Des espèces s’incrustent
A l’image de l’écrevisse de Louisiane, les espèces invasives sont l’un des premiers facteurs de perte de biodiversité. La France commence à prendre la menace au sérieux.
«Lorsqu’on a connu un endroit avant et après que l’écrevisse de Louisiane s’y est installée, c’est assez spectaculaire. » Garde animateur au sein de la réserve naturelle des marais de Bruges, Stéphane Builles n’a pas de mot assez fort pour décrire l’impact désastreux de cette espèce sur son environnement. «C’est Attila», finit-il par lâcher… Ce crustacé, originaire des Etats-Unis comme son nom l’indique, et apparu dans l’ouest de la France dans les années 1990, cumule en effet toutes les propriétés faisant d’elle un prédateur redoutable pour son environnement direct. «Elle a de très importantes capacités de reproduction : un individu peut pondre entre 200 et 700 oeufs par ponte plusieurs fois par an, ce qui donne chez nous, par exemple, 1,5 à 2 tonnes d’écrevisses à l’hectare, soit potentiellement 5 à 10 par m2 ! »

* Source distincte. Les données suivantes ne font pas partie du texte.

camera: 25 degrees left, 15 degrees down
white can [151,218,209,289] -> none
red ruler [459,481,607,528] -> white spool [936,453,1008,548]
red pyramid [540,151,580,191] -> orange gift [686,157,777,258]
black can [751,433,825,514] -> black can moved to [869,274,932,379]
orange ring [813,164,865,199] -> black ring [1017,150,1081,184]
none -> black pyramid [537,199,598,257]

Modification de l’écosystème
Elle est très résistante, même aux eaux polluées, et quand l’oxygène chute de manière importante dans son milieu, elle est capable de vivre à la surface. Vorace, elle se nourrit d’herbiers aquatiques, de larves et de petits poissons, contribuant à une chute considérable de population de nombreuses espèces – amphibiens, libellules – et à une modification profonde de son écosystème. Ainsi, les nénuphars des 50 ha de l’étang de Cousseau dans le Médoc ont disparu après qu’elle s’y est implantée.
Et ce n’est pas fini. « Elle est également porteuse d’un champignon microscopique qui tue l’écrevisse à pattes blanches, cette dernière se trouvant désormais en voie de raréfaction. Enfin, elle a un comportement terricole – elle s’abrite dans des terriers l’hiver – endommageant des ouvrages hydrauliques et augmentant la turbidité de l’eau…» Comme pour toute espèce invasive, il y a peu de moyens de lutte. Les pièges sélectifs sont peu efficaces et les plus classiques attrapent aussi d’autres espèces. Sa pêche est autorisée, mais il est interdit de la transporter vivante. Plus de vingt ans après son apparition en France, l’écrevisse de Louisiane se porte désormais « très bien » sur nos terres.

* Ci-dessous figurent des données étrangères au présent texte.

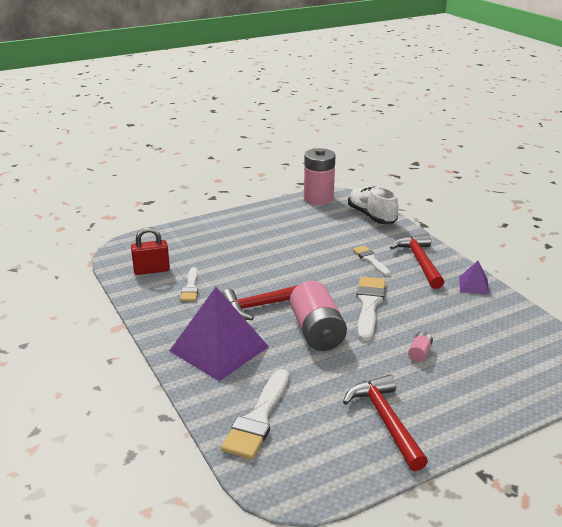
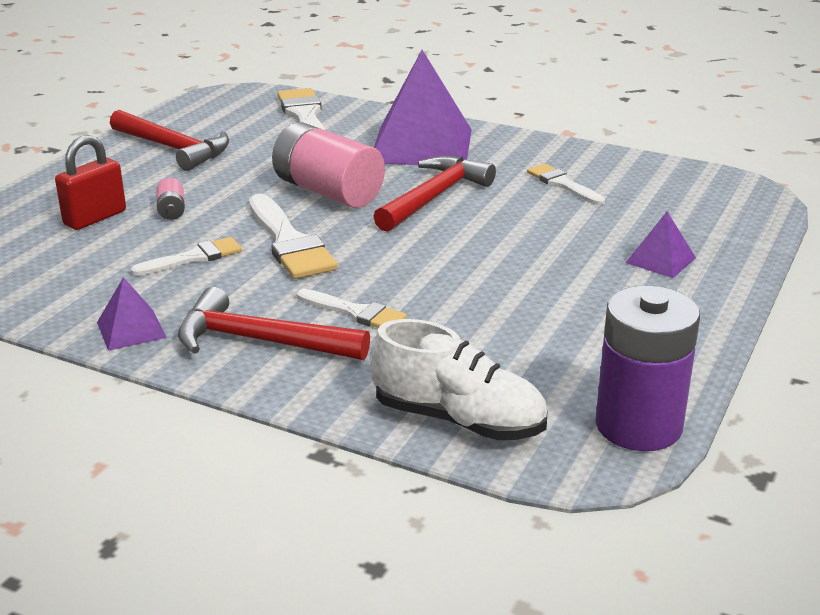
camera: 145 degrees right, 0 degrees up
red padlock [131,227,170,275] -> red padlock moved to [55,135,126,230]
pink battery [304,148,335,205] -> purple battery [595,286,700,451]
red hammer [390,234,444,289] -> red hammer turned 150 degrees clockwise [178,287,370,360]
none -> white brush [131,237,242,276]
none -> purple pyramid [626,212,696,278]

Ecrevisse d’Amérique, moustique tigre, renouée du Japon… Derrière ces noms exotiques se cachent des espèces végétales et animales qui causent de gros dégâts. Professeur et coordonnateur de la Stratégie nationale relative à ces espèces envahissantes, Serge Muller rappelle que des mesures ont fini par être prises.
Qu’est-ce qu’une espèce invasive?
L’Union internationale pour la conservation de la nature (UICN) donne une définition qui fait consensus. Il s’agit d’une espèce venue d’un autre pays ou d’un autre continent, introduite par l’homme volontairement (parce qu’elle était belle, par exemple) ou involontairement (via les échanges commerciaux internationaux), et qui s’adapte si bien à son nouveau milieu qu’elle y prolifère au point de menacer l’écosystème existant.
A quelles espèces pensez-vous ?
On peut citer le frelon asiatique, observé pour la première fois en France en 2004 dans le Lot-et-Garonne. En outre-mer, des chats retournés à l’état sauvage déciment des populations d’oiseaux endémiques, comme le pétrel de Barau à La Réunion.
Quelles menaces les espèces invasives font-elles peser sur la biodiversité?
L’UICN en parle comme de la deuxième cause de perte de biodiversité dans le monde, derrière la disparition des habitats naturels. En France, l’impact est moindre et vient après la surexploitation des ressources ou les pollutions. Mais les espèces invasives peuvent avoir des conséquences sanitaires. Par exemple, le contact avec la berce du Caucase provoque de graves irritations de la peau.
Quelles mesures ont été prises?
On prend peu à peu conscience du problème. Depuis 2016, les Etats membres de l’UE ont interdiction d’importer, de cultiver, de reproduire, de vendre ou de remettre dans le milieu naturel 49 espèces.